DATA EXCERPTS |
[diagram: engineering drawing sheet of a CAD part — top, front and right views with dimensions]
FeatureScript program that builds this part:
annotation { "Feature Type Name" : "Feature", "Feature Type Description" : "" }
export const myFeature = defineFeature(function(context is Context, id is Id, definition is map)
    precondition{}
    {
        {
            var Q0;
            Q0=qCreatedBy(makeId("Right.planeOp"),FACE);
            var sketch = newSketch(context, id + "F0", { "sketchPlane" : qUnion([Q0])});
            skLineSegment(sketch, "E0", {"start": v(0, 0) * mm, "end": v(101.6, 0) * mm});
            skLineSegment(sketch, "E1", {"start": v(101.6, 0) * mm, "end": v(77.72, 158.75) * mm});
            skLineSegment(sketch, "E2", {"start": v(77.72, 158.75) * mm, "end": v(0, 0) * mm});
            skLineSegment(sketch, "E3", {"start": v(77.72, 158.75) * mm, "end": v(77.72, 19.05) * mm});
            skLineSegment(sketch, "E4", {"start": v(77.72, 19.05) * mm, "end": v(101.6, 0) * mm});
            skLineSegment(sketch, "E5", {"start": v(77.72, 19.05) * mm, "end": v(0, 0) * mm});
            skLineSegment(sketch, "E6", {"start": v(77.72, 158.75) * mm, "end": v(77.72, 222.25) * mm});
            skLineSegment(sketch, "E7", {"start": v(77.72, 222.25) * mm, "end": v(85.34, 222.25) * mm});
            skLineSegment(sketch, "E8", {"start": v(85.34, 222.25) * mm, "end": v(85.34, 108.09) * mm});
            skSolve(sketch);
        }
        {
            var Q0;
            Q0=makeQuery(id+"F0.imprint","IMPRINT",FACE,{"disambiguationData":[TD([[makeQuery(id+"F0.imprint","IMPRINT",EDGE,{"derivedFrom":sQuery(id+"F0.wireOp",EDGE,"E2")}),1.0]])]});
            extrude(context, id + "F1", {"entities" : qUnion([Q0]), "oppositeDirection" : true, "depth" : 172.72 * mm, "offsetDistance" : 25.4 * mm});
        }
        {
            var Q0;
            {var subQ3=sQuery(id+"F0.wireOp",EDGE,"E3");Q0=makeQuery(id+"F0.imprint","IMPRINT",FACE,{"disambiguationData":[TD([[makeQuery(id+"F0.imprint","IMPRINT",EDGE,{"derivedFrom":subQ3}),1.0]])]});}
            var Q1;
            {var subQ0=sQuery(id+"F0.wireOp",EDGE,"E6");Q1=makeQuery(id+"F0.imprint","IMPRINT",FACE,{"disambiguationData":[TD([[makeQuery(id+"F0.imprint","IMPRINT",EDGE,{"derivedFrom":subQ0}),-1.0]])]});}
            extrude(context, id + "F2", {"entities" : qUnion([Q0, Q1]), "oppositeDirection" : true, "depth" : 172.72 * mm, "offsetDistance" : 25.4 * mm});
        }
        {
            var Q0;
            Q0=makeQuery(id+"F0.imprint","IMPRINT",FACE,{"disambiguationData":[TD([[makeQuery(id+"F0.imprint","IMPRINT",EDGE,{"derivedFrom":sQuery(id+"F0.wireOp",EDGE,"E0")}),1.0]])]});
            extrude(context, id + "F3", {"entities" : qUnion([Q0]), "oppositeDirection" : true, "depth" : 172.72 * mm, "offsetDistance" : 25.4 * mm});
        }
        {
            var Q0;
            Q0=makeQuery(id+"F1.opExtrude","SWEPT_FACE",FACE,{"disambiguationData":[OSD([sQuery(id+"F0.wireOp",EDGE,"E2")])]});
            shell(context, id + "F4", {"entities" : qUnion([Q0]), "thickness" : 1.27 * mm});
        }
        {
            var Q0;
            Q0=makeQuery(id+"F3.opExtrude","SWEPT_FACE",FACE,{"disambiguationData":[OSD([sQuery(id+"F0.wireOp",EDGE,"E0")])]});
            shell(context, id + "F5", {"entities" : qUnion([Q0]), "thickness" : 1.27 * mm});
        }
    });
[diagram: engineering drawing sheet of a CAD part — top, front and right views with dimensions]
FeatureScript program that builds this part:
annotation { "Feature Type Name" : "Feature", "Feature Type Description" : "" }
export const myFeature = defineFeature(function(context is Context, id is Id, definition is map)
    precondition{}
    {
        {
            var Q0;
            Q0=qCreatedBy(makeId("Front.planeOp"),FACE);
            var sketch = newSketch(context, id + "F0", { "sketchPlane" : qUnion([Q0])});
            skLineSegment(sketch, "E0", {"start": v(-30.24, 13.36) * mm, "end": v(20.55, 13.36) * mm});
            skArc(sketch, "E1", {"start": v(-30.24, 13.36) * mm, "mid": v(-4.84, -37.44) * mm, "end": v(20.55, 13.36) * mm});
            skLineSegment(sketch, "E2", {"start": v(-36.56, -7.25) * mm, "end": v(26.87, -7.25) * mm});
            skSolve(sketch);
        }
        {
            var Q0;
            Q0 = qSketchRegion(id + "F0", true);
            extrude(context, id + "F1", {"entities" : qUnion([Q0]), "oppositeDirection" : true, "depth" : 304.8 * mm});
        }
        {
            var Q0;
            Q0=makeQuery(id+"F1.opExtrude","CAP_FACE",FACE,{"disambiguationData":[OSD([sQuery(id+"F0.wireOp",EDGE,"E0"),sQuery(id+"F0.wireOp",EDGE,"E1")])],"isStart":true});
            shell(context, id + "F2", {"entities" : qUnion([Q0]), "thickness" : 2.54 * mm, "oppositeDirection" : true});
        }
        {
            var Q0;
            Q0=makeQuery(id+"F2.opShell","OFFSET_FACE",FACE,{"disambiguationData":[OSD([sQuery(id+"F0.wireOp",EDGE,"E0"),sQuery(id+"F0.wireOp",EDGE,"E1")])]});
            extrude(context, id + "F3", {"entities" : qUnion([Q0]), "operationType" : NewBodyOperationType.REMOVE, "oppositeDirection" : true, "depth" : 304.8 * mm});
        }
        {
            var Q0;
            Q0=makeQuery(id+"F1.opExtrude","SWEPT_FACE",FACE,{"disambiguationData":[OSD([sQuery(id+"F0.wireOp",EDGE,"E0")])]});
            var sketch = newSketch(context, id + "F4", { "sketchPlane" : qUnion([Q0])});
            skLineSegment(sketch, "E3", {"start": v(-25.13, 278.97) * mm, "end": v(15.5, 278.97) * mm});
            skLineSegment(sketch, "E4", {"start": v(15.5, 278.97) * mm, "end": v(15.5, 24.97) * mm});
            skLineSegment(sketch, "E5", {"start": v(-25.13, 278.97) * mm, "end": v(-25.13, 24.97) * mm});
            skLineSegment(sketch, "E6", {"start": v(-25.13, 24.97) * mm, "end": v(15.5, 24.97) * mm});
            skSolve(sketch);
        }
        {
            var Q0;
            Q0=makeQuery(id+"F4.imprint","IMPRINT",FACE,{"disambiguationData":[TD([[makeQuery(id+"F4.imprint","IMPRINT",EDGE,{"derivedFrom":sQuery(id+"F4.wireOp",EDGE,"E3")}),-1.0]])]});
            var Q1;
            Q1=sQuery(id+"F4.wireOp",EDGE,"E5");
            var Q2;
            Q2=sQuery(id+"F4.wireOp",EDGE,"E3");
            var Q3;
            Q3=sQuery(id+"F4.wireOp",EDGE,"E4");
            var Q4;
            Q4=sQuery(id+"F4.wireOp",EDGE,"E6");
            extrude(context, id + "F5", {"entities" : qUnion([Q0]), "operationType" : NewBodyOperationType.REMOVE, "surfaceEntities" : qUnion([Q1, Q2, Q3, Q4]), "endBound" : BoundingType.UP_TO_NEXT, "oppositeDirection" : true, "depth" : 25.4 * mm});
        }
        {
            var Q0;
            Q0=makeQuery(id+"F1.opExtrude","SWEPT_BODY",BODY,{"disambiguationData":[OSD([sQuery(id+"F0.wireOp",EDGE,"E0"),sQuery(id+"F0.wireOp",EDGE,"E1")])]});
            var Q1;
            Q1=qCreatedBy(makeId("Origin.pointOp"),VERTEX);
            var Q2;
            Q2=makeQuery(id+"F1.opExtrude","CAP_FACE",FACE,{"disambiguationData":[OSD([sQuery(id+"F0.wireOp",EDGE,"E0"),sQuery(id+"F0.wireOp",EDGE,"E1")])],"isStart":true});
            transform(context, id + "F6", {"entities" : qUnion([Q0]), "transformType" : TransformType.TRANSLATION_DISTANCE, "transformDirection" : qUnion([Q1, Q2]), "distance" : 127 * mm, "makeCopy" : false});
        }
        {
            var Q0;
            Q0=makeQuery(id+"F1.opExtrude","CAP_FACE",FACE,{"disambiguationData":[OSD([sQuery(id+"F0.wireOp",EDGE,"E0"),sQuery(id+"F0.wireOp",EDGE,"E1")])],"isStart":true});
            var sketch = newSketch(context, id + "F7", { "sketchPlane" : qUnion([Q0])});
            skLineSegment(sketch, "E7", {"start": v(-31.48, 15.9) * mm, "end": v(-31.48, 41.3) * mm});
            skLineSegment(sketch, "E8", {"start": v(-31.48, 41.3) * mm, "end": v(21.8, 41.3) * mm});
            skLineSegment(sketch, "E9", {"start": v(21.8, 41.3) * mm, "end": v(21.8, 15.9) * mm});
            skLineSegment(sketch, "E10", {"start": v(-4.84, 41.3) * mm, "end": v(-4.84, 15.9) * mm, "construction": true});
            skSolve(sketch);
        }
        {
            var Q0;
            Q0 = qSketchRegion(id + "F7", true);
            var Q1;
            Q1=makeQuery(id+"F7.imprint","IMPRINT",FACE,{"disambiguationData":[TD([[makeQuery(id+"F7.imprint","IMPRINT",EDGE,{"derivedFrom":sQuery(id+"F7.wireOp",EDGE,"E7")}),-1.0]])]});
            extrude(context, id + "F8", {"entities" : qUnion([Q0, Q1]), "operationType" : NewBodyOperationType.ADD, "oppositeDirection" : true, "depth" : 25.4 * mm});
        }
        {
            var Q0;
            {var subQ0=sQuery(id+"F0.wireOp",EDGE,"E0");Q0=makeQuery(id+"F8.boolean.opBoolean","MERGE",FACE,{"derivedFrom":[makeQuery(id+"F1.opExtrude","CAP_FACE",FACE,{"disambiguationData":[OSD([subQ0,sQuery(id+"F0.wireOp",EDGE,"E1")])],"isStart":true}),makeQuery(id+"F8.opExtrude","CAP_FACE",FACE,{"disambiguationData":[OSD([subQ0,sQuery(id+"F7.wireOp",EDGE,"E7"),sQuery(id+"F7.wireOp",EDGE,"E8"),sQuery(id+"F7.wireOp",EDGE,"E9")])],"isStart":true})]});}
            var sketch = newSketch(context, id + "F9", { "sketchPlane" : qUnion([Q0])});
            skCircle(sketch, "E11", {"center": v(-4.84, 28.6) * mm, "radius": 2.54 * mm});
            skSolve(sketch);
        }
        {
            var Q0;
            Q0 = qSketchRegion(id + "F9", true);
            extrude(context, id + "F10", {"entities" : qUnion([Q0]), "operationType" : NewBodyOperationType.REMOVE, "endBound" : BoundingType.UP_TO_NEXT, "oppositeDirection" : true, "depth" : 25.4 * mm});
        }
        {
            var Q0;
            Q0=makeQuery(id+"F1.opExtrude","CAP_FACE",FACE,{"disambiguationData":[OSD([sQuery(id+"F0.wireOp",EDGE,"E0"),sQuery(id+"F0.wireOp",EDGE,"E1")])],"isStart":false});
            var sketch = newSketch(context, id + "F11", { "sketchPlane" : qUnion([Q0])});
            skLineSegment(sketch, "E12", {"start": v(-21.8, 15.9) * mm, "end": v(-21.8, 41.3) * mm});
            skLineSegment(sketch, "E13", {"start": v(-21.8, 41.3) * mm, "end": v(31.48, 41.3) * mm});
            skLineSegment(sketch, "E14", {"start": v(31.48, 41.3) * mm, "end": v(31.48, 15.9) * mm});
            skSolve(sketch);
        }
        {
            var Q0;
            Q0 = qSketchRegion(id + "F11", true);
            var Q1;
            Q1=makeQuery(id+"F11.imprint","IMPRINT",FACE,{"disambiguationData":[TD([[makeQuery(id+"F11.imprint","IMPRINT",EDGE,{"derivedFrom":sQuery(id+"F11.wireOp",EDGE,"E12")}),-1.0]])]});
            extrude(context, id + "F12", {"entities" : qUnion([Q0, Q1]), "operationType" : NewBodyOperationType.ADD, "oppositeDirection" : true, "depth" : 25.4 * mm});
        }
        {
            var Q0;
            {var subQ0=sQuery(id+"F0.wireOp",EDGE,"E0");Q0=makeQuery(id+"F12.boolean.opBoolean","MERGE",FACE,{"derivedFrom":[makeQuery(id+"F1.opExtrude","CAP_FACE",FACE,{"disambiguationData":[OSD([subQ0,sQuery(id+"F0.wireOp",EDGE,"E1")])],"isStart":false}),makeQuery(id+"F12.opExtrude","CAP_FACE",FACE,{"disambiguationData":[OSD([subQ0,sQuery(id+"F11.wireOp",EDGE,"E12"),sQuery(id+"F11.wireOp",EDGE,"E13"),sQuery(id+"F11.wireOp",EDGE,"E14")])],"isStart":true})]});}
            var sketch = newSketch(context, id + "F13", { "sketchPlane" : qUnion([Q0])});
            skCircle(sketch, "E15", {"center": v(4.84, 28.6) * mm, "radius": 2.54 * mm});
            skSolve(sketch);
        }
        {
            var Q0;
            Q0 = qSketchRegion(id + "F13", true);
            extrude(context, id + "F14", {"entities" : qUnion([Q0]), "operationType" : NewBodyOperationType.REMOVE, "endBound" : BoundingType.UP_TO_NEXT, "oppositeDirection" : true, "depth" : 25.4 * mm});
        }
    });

INSTRUCTION | Report every line of the listing above that contains the string "center".

EXERCISE RESPONSE |
            skCircle(sketch, "E11", {"center": v(-4.84, 28.6) * mm, "radius": 2.54 * mm});
            skCircle(sketch, "E15", {"center": v(4.84, 28.6) * mm, "radius": 2.54 * mm});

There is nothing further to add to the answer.